Oui, via le visa E33G (KITAS Remote Worker), valable 1 an renouvelable. Il exige un contrat avec une entreprise étrangère et un revenu d'au moins $5,000/mois. Pour les freelances sans contrat fixe, il existe d'autres options : le visa B211a (jusqu'à 180 jours), ou le Second Home Visa pour les profils patrimoniaux. Travailler depuis Bali sur un simple visa touristique reste un risque légal que les autorités indonésiennes ont commencé à surveiller activement.
Dubai est-il réellement à 0 % d'impôt pour les expatriés ?

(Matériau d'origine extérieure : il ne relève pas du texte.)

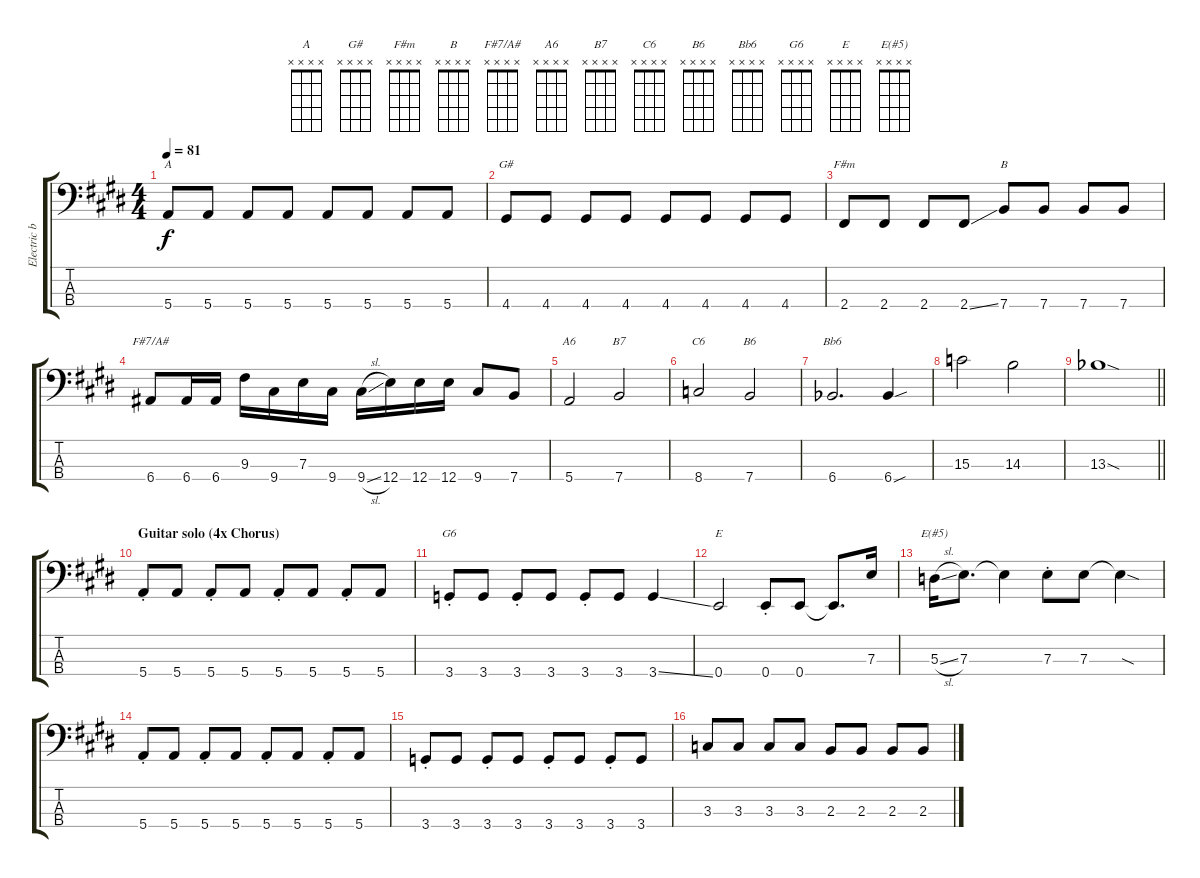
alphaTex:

\track ("Electric bass" "Electric b") {instrument electricbasspick}
\staff {score tabs}
\tuning (G2 D2 A1 E1) {hide}
\chord ("A" x x x x)
\chord ("G#" x x x x)
\chord ("F#m" x x x x)
\chord ("B" x x x x)
\chord ("F#7/A#" x x x x)
\chord ("A6" x x x x)
\chord ("B7" x x x x)
\chord ("C6" x x x x)
\chord ("B6" x x x x)
\chord ("Bb6" x x x x)
\chord ("G6" x x x x)
\chord ("E" x x x x)
\chord ("E(#5)" x x x x)
\ts (4 4)
\tempo 81
\clef f4
\ks e
5.4.8{ch "A" dy f} 5.4.8 5.4.8 5.4.8 5.4.8 5.4.8 5.4.8 5.4.8 |
4.4.8{ch "G#"} 4.4.8 4.4.8 4.4.8 4.4.8 4.4.8 4.4.8 4.4.8 |
2.4.8{ch "F#m"} 2.4.8 2.4.8 2.4{ss}.8 7.4.8{ch "B"} 7.4.8 7.4.8 7.4.8 |
6.4.8{ch "F#7/A#"} 6.4.16 6.4.16 9.3.16 9.4.16 7.3.16 9.4.16 9.4{sl}.16 12.4.16 12.4.16 12.4.16 9.4.8 7.4.8 |
5.4.2{ch "A6"} 7.4.2{ch "B7"} |
8.4.2{ch "C6"} 7.4.2{ch "B6"} |
6.4{acc b}.2{d ch "Bb6"} 6.4{sou acc b}.4 |
15.3.2 14.3.2 |
\barLineRight lightlight
13.3{sod acc b}.1 |
\section ("" "Guitar solo (4x Chorus)")
5.4{st}.8 5.4.8 5.4{st}.8 5.4.8 5.4{st}.8 5.4.8 5.4{st}.8 5.4.8 |
3.4{st}.8{ch "G6"} 3.4.8 3.4{st}.8 3.4.8 3.4{st}.8 3.4.8 3.4{ss}.4 |
0.4.2{ch "E"} 0.4{st}.8 0.4.8 0.4{t}.8{d} 7.3.16 |
5.3{sl}.16{ch "E(#5)"} 7.3.8{d} 7.3{t}.4 7.3{st}.8 7.3.8 7.3{sod t}.4 |
5.4{st}.8 5.4.8 5.4{st}.8 5.4.8 5.4{st}.8 5.4.8 5.4{st}.8 5.4.8 |
3.4{st}.8 3.4.8 3.4{st}.8 3.4.8 3.4{st}.8 3.4.8 3.4{st}.8 3.4.8 |
3.3.8 3.3.8 3.3.8 3.3.8 2.3.8 2.3.8 2.3.8 2.3{ss}.8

Pour les revenus personnels : oui, sans exception. Il n'y a pas d'impôt sur le revenu, pas de taxe sur les gains en capital, ni sur les dividendes ou les revenus locatifs pour les particuliers à Dubai. Attention cependant : certains pays taxent leurs citoyens sur leurs revenus mondiaux indépendamment du lieu de résidence (notamment les États-Unis). Et la résidence fiscale à Dubai doit être réelle et documentable — une Emirates ID ne suffit pas à elle seule face à un contrôle du fisc du pays d'origine.
Le Vietnam a-t-il un visa nomade numérique en 2026 ?
Non. Le Vietnam ne dispose pas de visa dédié aux nomades numériques. La plupart des expats utilisent l'e-visa touristique (90 jours, $25) combiné à des visa runs réguliers. Un nouveau Talent Visa de 5 ans a été lancé en 2025 mais s'adresse à des profils très qualifiés (chercheurs, artistes reconnus, innovateurs dans des secteurs prioritaires). Une proposition de Golden Visa 10 ans est en cours d'étude mais pas encore actée début 2026.
Malte est-elle intéressante pour les traders crypto en 2026 ?
Oui, sous conditions. Le Nomad Residence Permit offre 0 % la première année puis 10 % flat sur les revenus dits "autorisés". Mais en droit maltais, un trader crypto très actif peut voir ses gains classifiés comme revenus d'activité commerciale — taxables jusqu'à 35 % au taux standard. La distinction entre investisseur passif (holding) et trader actif est déterminante et doit être analysée par un cabinet spécialisé avant toute installation à Malte.